Column stores
October 7, 2007
In applications which need to manage entities with a flexible set of attributes, like Daisy’s documents, a typical problem is how to store this data in a relational database.
The most straightforward approach is using a big table containing tripples {entity ID, attribute ID, value}. This is the approach currently used in Daisy, although the ‘tripples’ are somewhat more complex: there are multiple ‘value’-columns for the different data types, indexes for multi-value and hierarchical fields, and some more. The problem with the tripple-table-approach is that searching on multiple fields requires lots of self-joins of this table.

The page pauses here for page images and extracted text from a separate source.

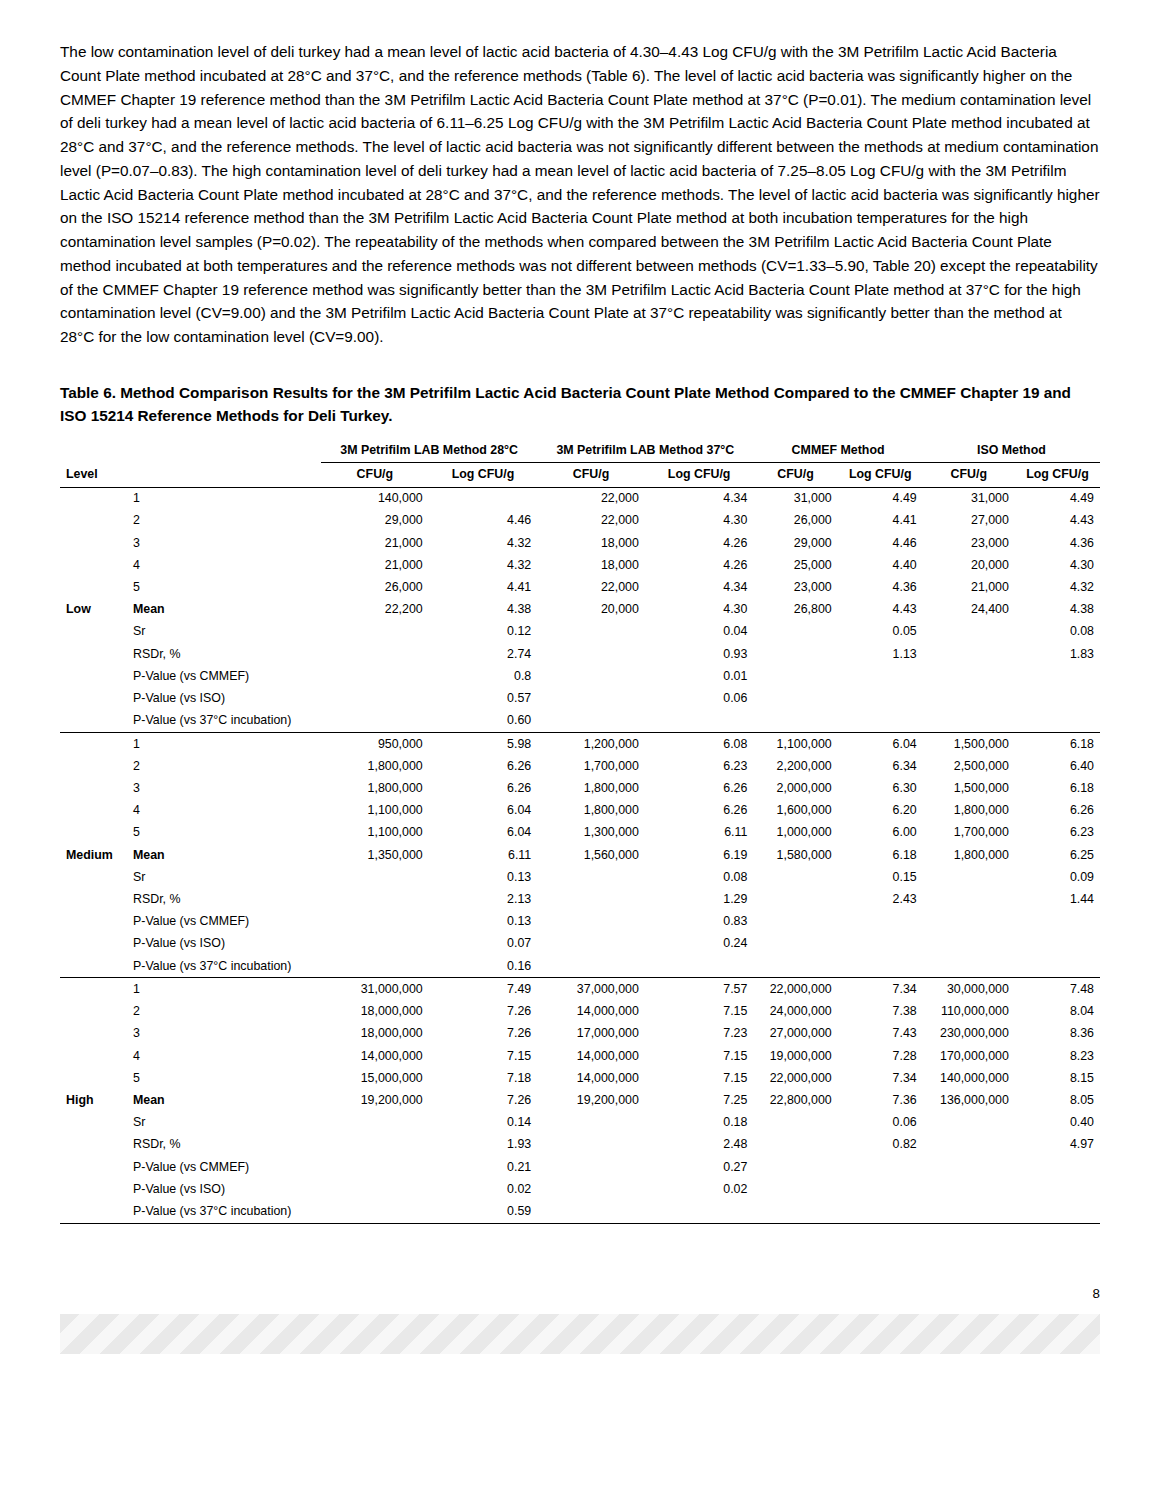The low contamination level of deli turkey had a mean level of lactic acid bacteria of 4.30–4.43 Log CFU/g with the 3M Petrifilm Lactic Acid Bacteria Count Plate method incubated at 28°C and 37°C, and the reference methods (Table 6). The level of lactic acid bacteria was significantly higher on the CMMEF Chapter 19 reference method than the 3M Petrifilm Lactic Acid Bacteria Count Plate method at 37°C (P=0.01). The medium contamination level of deli turkey had a mean level of lactic acid bacteria of 6.11–6.25 Log CFU/g with the 3M Petrifilm Lactic Acid Bacteria Count Plate method incubated at 28°C and 37°C, and the reference methods. The level of lactic acid bacteria was not significantly different between the methods at medium contamination level (P=0.07–0.83). The high contamination level of deli turkey had a mean level of lactic acid bacteria of 7.25–8.05 Log CFU/g with the 3M Petrifilm Lactic Acid Bacteria Count Plate method incubated at 28°C and 37°C, and the reference methods. The level of lactic acid bacteria was significantly higher on the ISO 15214 reference method than the 3M Petrifilm Lactic Acid Bacteria Count Plate method at both incubation temperatures for the high contamination level samples (P=0.02). The repeatability of the methods when compared between the 3M Petrifilm Lactic Acid Bacteria Count Plate method incubated at both temperatures and the reference methods was not different between methods (CV=1.33–5.90, Table 20) except the repeatability of the CMMEF Chapter 19 reference method was significantly better than the 3M Petrifilm Lactic Acid Bacteria Count Plate method at 37°C for the high contamination level (CV=9.00) and the 3M Petrifilm Lactic Acid Bacteria Count Plate at 37°C repeatability was significantly better than the method at 28°C for the low contamination level (CV=9.00).
Table 6. Method Comparison Results for the 3M Petrifilm Lactic Acid Bacteria Count Plate Method Compared to the CMMEF Chapter 19 and ISO 15214 Reference Methods for Deli Turkey.
| | 3M Petrifilm LAB Method 28°C | 3M Petrifilm LAB Method 37°C | CMMEF Method | ISO Method |
| --- | --- | --- | --- | --- |
| Level | | CFU/g | Log CFU/g | CFU/g | Log CFU/g | CFU/g | Log CFU/g | CFU/g | Log CFU/g |
| | 1 | 140,000 | | 22,000 | 4.34 | 31,000 | 4.49 | 31,000 | 4.49 |
| | 2 | 29,000 | 4.46 | 22,000 | 4.30 | 26,000 | 4.41 | 27,000 | 4.43 |
| | 3 | 21,000 | 4.32 | 18,000 | 4.26 | 29,000 | 4.46 | 23,000 | 4.36 |
| | 4 | 21,000 | 4.32 | 18,000 | 4.26 | 25,000 | 4.40 | 20,000 | 4.30 |
| | 5 | 26,000 | 4.41 | 22,000 | 4.34 | 23,000 | 4.36 | 21,000 | 4.32 |
| Low | Mean | 22,200 | 4.38 | 20,000 | 4.30 | 26,800 | 4.43 | 24,400 | 4.38 |
| | Sr | | 0.12 | | 0.04 | | 0.05 | | 0.08 |
| | RSDr, % | | 2.74 | | 0.93 | | 1.13 | | 1.83 |
| | P-Value (vs CMMEF) | | 0.8 | | 0.01 | | | | |
| | P-Value (vs ISO) | | 0.57 | | 0.06 | | | | |
| | P-Value (vs 37°C incubation) | | 0.60 | | | | | | |
| | 1 | 950,000 | 5.98 | 1,200,000 | 6.08 | 1,100,000 | 6.04 | 1,500,000 | 6.18 |
| | 2 | 1,800,000 | 6.26 | 1,700,000 | 6.23 | 2,200,000 | 6.34 | 2,500,000 | 6.40 |
| | 3 | 1,800,000 | 6.26 | 1,800,000 | 6.26 | 2,000,000 | 6.30 | 1,500,000 | 6.18 |
| | 4 | 1,100,000 | 6.04 | 1,800,000 | 6.26 | 1,600,000 | 6.20 | 1,800,000 | 6.26 |
| | 5 | 1,100,000 | 6.04 | 1,300,000 | 6.11 | 1,000,000 | 6.00 | 1,700,000 | 6.23 |
| Medium | Mean | 1,350,000 | 6.11 | 1,560,000 | 6.19 | 1,580,000 | 6.18 | 1,800,000 | 6.25 |
| | Sr | | 0.13 | | 0.08 | | 0.15 | | 0.09 |
| | RSDr, % | | 2.13 | | 1.29 | | 2.43 | | 1.44 |
| | P-Value (vs CMMEF) | | 0.13 | | 0.83 | | | | |
| | P-Value (vs ISO) | | 0.07 | | 0.24 | | | | |
| | P-Value (vs 37°C incubation) | | 0.16 | | | | | | |
| | 1 | 31,000,000 | 7.49 | 37,000,000 | 7.57 | 22,000,000 | 7.34 | 30,000,000 | 7.48 |
| | 2 | 18,000,000 | 7.26 | 14,000,000 | 7.15 | 24,000,000 | 7.38 | 110,000,000 | 8.04 |
| | 3 | 18,000,000 | 7.26 | 17,000,000 | 7.23 | 27,000,000 | 7.43 | 230,000,000 | 8.36 |
| | 4 | 14,000,000 | 7.15 | 14,000,000 | 7.15 | 19,000,000 | 7.28 | 170,000,000 | 8.23 |
| | 5 | 15,000,000 | 7.18 | 14,000,000 | 7.15 | 22,000,000 | 7.34 | 140,000,000 | 8.15 |
| High | Mean | 19,200,000 | 7.26 | 19,200,000 | 7.25 | 22,800,000 | 7.36 | 136,000,000 | 8.05 |
| | Sr | | 0.14 | | 0.18 | | 0.06 | | 0.40 |
| | RSDr, % | | 1.93 | | 2.48 | | 0.82 | | 4.97 |
| | P-Value (vs CMMEF) | | 0.21 | | 0.27 | | | | |
| | P-Value (vs ISO) | | 0.02 | | 0.02 | | | | |
| | P-Value (vs 37°C incubation) | | 0.59 | | | | | | |
8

Since documents in Daisy follow a document type, and each document type has a certain number of fields, another approach might be to dynamically create a database table corresponding to each document type. There are however a few reasons that would make this approach in Daisy complex: the type of a document in Daisy can be dynamically changed (and history of documents needs to be kept), fields can be multi-valued and hierarchical, the same Daisy field type can be shared between multiple document types, …

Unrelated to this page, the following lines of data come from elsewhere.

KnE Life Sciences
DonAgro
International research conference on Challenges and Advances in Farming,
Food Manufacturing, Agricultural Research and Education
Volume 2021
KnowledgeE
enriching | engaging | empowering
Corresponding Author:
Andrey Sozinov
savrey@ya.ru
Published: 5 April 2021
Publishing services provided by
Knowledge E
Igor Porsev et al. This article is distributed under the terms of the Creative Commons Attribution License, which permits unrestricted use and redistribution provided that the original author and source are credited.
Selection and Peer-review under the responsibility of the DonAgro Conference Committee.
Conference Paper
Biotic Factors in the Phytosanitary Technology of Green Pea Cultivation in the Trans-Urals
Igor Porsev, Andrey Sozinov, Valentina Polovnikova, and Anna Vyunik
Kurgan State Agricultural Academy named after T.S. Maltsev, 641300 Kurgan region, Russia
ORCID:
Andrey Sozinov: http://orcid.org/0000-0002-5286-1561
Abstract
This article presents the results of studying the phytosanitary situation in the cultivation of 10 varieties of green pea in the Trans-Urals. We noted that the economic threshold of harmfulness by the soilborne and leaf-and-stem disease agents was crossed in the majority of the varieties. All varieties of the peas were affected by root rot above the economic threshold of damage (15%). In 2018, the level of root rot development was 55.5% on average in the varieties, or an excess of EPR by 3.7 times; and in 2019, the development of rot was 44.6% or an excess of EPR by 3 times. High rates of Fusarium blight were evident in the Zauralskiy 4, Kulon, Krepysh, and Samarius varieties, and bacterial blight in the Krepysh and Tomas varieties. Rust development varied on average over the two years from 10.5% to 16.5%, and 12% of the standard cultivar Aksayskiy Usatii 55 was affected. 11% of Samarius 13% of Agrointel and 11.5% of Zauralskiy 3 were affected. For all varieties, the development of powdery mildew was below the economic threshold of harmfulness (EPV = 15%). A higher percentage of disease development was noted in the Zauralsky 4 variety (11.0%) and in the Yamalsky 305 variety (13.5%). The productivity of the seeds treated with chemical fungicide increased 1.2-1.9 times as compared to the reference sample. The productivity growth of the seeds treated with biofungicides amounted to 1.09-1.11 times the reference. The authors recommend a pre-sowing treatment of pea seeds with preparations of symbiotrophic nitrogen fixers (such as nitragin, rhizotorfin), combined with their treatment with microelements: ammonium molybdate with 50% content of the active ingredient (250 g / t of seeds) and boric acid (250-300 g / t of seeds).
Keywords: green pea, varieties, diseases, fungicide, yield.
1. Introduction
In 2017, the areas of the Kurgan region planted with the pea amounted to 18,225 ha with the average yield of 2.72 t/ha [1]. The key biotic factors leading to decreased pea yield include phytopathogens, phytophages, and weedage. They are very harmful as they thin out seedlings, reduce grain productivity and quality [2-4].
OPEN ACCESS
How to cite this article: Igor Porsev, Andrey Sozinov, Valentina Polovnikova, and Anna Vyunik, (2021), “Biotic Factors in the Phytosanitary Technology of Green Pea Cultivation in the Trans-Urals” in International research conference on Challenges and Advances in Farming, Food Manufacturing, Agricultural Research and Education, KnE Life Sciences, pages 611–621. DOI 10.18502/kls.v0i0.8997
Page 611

So using a traditional RDBMS has always felt a bit wrong. Some time ago I came across MonetDB, which uses “a storage model based on vertical fragmentation” (also called a decomposed storage model). The concept is easy to understand: a traditional database stores data per row, while this database stores data per column. In each column, only non-null values are stored, so it is ideal for sparse data. The cost of adding a new column is unrelated to the current number of rows or columns (5 or 5 million columns, it doesn’t matter). Adding a new record might be a bit more expensive, but query performance is better. MonetDB can also be used as an XML database and shows superior XQuery performance.

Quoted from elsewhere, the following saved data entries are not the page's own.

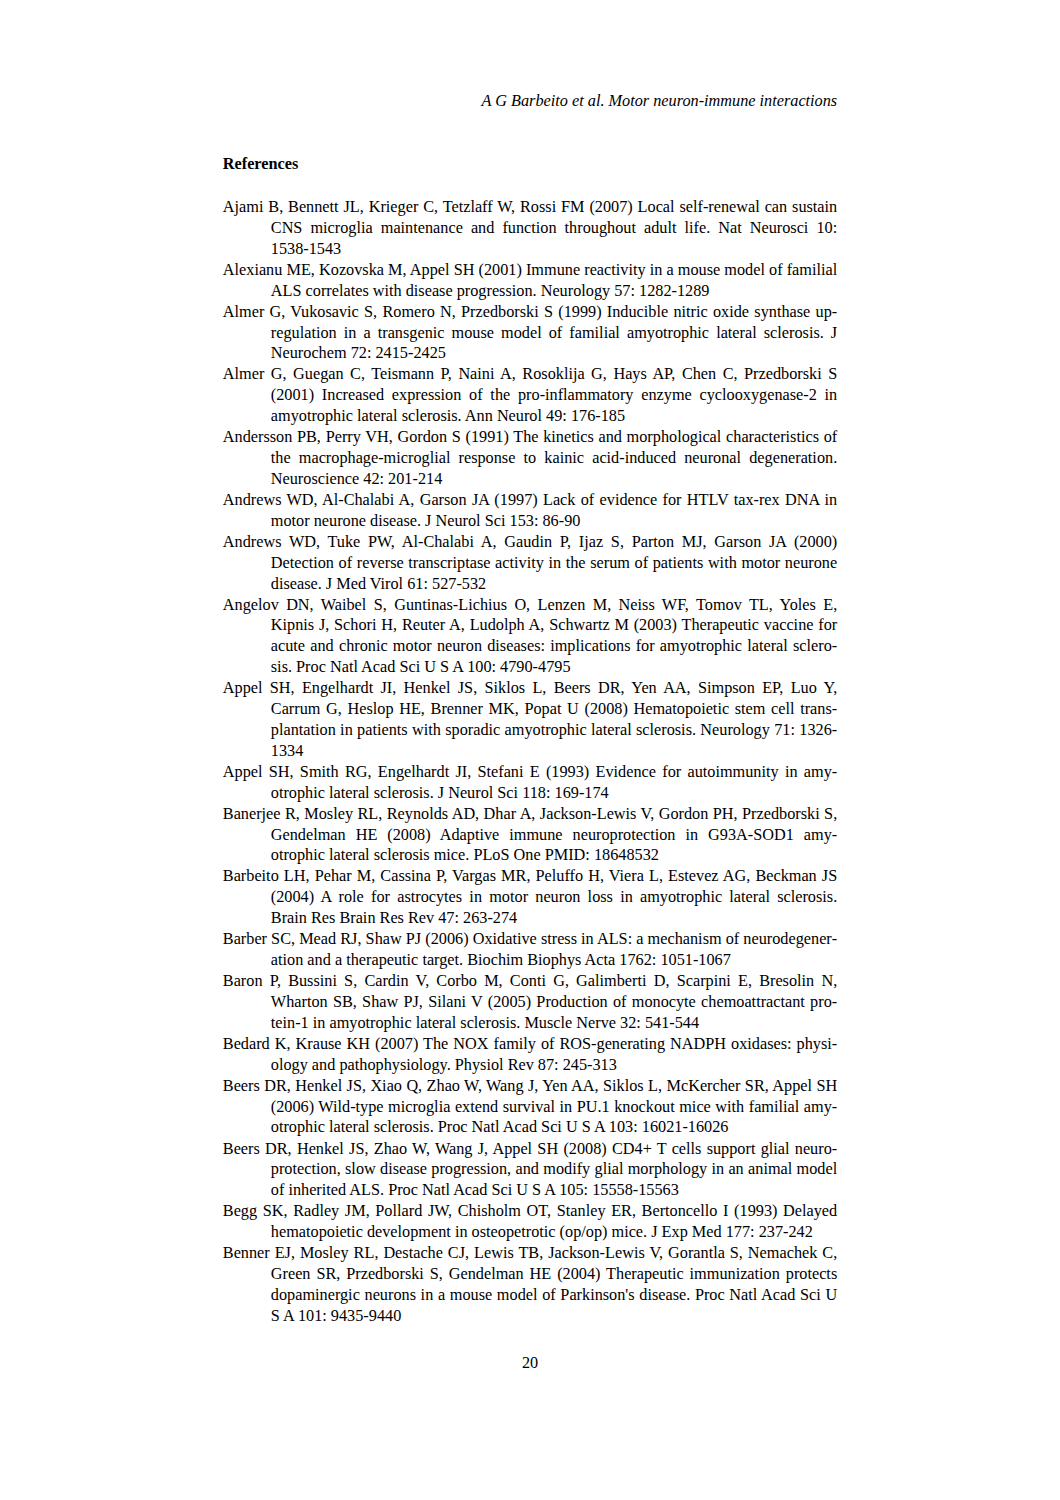A G Barbeito et al. Motor neuron-immune interactions
References
Ajami B, Bennett JL, Krieger C, Tetzlaff W, Rossi FM (2007) Local self-renewal can sustain CNS microglia maintenance and function throughout adult life. Nat Neurosci 10: 1538-1543
Alexianu ME, Kozovska M, Appel SH (2001) Immune reactivity in a mouse model of familial ALS correlates with disease progression. Neurology 57: 1282-1289
Almer G, Vukosavic S, Romero N, Przedborski S (1999) Inducible nitric oxide synthase up-regulation in a transgenic mouse model of familial amyotrophic lateral sclerosis. J Neurochem 72: 2415-2425
Almer G, Guegan C, Teismann P, Naini A, Rosoklija G, Hays AP, Chen C, Przedborski S (2001) Increased expression of the pro-inflammatory enzyme cyclooxygenase-2 in amyotrophic lateral sclerosis. Ann Neurol 49: 176-185
Andersson PB, Perry VH, Gordon S (1991) The kinetics and morphological characteristics of the macrophage-microglial response to kainic acid-induced neuronal degeneration. Neuroscience 42: 201-214
Andrews WD, Al-Chalabi A, Garson JA (1997) Lack of evidence for HTLV tax-rex DNA in motor neurone disease. J Neurol Sci 153: 86-90
Andrews WD, Tuke PW, Al-Chalabi A, Gaudin P, Ijaz S, Parton MJ, Garson JA (2000) Detection of reverse transcriptase activity in the serum of patients with motor neurone disease. J Med Virol 61: 527-532
Angelov DN, Waibel S, Guntinas-Lichius O, Lenzen M, Neiss WF, Tomov TL, Yoles E, Kipnis J, Schori H, Reuter A, Ludolph A, Schwartz M (2003) Therapeutic vaccine for acute and chronic motor neuron diseases: implications for amyotrophic lateral sclerosis. Proc Natl Acad Sci U S A 100: 4790-4795
Appel SH, Engelhardt JI, Henkel JS, Siklos L, Beers DR, Yen AA, Simpson EP, Luo Y, Carrum G, Heslop HE, Brenner MK, Popat U (2008) Hematopoietic stem cell transplantation in patients with sporadic amyotrophic lateral sclerosis. Neurology 71: 1326-1334
Appel SH, Smith RG, Engelhardt JI, Stefani E (1993) Evidence for autoimmunity in amyotrophic lateral sclerosis. J Neurol Sci 118: 169-174
Banerjee R, Mosley RL, Reynolds AD, Dhar A, Jackson-Lewis V, Gordon PH, Przedborski S, Gendelman HE (2008) Adaptive immune neuroprotection in G93A-SOD1 amyotrophic lateral sclerosis mice. PLoS One PMID: 18648532
Barbeito LH, Pehar M, Cassina P, Vargas MR, Peluffo H, Viera L, Estevez AG, Beckman JS (2004) A role for astrocytes in motor neuron loss in amyotrophic lateral sclerosis. Brain Res Brain Res Rev 47: 263-274
Barber SC, Mead RJ, Shaw PJ (2006) Oxidative stress in ALS: a mechanism of neurodegeneration and a therapeutic target. Biochim Biophys Acta 1762: 1051-1067
Baron P, Bussini S, Cardin V, Corbo M, Conti G, Galimberti D, Scarpini E, Bresolin N, Wharton SB, Shaw PJ, Silani V (2005) Production of monocyte chemoattractant protein-1 in amyotrophic lateral sclerosis. Muscle Nerve 32: 541-544
Bedard K, Krause KH (2007) The NOX family of ROS-generating NADPH oxidases: physiology and pathophysiology. Physiol Rev 87: 245-313
Beers DR, Henkel JS, Xiao Q, Zhao W, Wang J, Yen AA, Siklos L, McKercher SR, Appel SH (2006) Wild-type microglia extend survival in PU.1 knockout mice with familial amyotrophic lateral sclerosis. Proc Natl Acad Sci U S A 103: 16021-16026
Beers DR, Henkel JS, Zhao W, Wang J, Appel SH (2008) CD4+ T cells support glial neuroprotection, slow disease progression, and modify glial morphology in an animal model of inherited ALS. Proc Natl Acad Sci U S A 105: 15558-15563
Begg SK, Radley JM, Pollard JW, Chisholm OT, Stanley ER, Bertoncello I (1993) Delayed hematopoietic development in osteopetrotic (op/op) mice. J Exp Med 177: 237-242
Benner EJ, Mosley RL, Destache CJ, Lewis TB, Jackson-Lewis V, Gorantla S, Nemachek C, Green SR, Przedborski S, Gendelman HE (2004) Therapeutic immunization protects dopaminergic neurons in a mouse model of Parkinson's disease. Proc Natl Acad Sci U S A 101: 9435-9440
20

Recently I found a number of other papers on these topics:
- Column-Stores For Wide and Sparse Data
- Scalable Semantic Web Data Management Using Vertical Partitoning
- The End of an Architectural Era (It’s Time for a Complete Rewrite) (less about column stores but nonetheless interesting)
The second paper shows that using a column-oriented approach in a classical database (using one table per property) already has a good query-advantage over the traditional tripple-approach: [...] average query times go from around 100 seconds to around 40 seconds However: [...] by using a column-oriented DBMS [...] queries now run in an average of 3 seconds.
Up to now, our current field-storage approach is still working fine, but as datasets grow and queries become more complex, it is interesting to know there are others (especially the RDF crowd) thinking about these problems.
Next to all this, an interesting observation is that Alfresco and Jackrabbit are using Lucene for all their searching needs. I have not yet thought much about this approach, so I don’t know how well Daisy’s current query language can be implemented on this basis, but it’s sure an interesting path to investigate too, especially as it would unite full-text and metadata searches on a low level.
October 8, 2007 at 8:31 am
Interesting topic! I’ve often thought about Daisy’s storage model in this context too. You may also be interested in the column store work at the Hadoop project, which includes an RDF api through Hbase.
http://wiki.apache.org/lucene-hadoop/Hbase
This recent write up on Amazon’s Dynamo project may be of interest too: http://allthingsdistributed.com/2007/10/amazons_dynamo.html
October 9, 2007 at 2:39 pm
Given Daisy’s document-centric approach, something like CouchDB might also be appropriate. Although it’s probably not quite ready for “prime time” yet, it might be worthwhile to continue watching this space.
I’m very interested to see where you go with this.
October 9, 2007 at 5:31 pm
Thanks for the links.
BTW, currently these are just some random musings, no actions planned.
October 28, 2007 at 5:15 pm
Check out LucidDB also.
November 4, 2007 at 11:14 am
Your post set prompted me to look into several solutions. I ended up surveying the bulk of the xml database field. The end result that I wanted to pass by you, is, why not use IBM’s DB2 Express-C 9.5 (a free edition, a mature platform on various OSs) and transition the Daisy repository to a pure xml db? DB2 would allow a transition path from the relational model, using the current Daisy relational db schema, to a pure xml-based repository solution, in the same database.
See page 55, Fig 2.2 of “http://www.redbooks.ibm.com/abstracts/sg247301.html?Open” for where I’m coming from, along with the surrounding explanation.
The end solution would allow managing entities with a flexible set of attributes (Daisy documents) using a non-relational, XML databaase with Daisy Query mapped to XQuery with its performance attributes.
This has been fun. Daisy is great!